Other interesting stuff I found digging with Reflector:
- The DataSource only returns one view, so if you have a control that can bind to hierarchical structures, you will not have a good design time experience with LinqDataSource, as the control can't know the structure of the nested views. The same happened with the DataSource controls that shipped in ASP.NET 2.0, but in some of them it did not make sense (like the SqlDataSource) but in others did and it was not supported (XmlDataSource).
- The LinqDataSource supports specifying a where clause, like
Where="Name.CompareTo(@TextValue)>0"
to do this, they should have a framework to create a LinQ query from a string. As I implemented pretty limited one sometime ago, I was eager to see how they did. There is an internal System.Web.UI.WebControls.DynamicQueryableWrapper class that does exactly that. I thought it would be a good idea to make it public, but today I found this Building LINQ Queries at Runtime in C# article that looks like a much better solution. I need to take a deeper look at it.
We won't have PDC this year.
PDC is always the time when MS unveils totally new stuff. I don't think it's possible to do old-style PDCs in these new times of 'transparency', early CTPs and public Alphas. I wonder if MS will redefine PDCs or they will still keep some 'secrets' to surprise us.
Frans rants about paging support in SQL Server. I obviously agree with him.
The good thing is that given that MS is working in a couple of O/R mappings products, they are probably facing the same challenges we face. As that the Entity Framework is built by the SQL Server team, I won't be surprised if Katmai has better support for paging ;).
I was going to write
a blog post on Astoria but Pablo's post says almost everything I was going to
say.
I fully agree with
him, in that there are multiple scenarios where the default implementation will
be good enough, and it's much more productive than what we have today.

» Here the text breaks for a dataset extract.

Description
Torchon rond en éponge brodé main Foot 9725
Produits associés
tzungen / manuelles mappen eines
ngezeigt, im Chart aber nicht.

The fact that you can further filter the results of methods like 'CustomersByCity' is a significant step forward compared to the static service interfaces we usually have today.
On the other hand,
the client-side library has a WebDataContext class that knows how to track
changes in the client. The problem is that as the EF does not have a
change-tracking serialization mechanism (see previous posts) the way they have
to post a set of changes to the server is by executing multiple HTTP requests,
which is obviously a bad thing.
The good news is
that I think there's no way they can ship Astoria this way, so they'll need to
come up with a good disconnected story ;).
Pablo also mentioned
in his presentation that you'll be able to upload your EF model and the Astoria
live service will create the tables in the database and host up to 100Mb of
data. That's quite interesting, and it means they'll need to tackle another problem
(which it's solved quite well in DeKlarit) which is how to keep your data
stable when you deploy a new version of your model.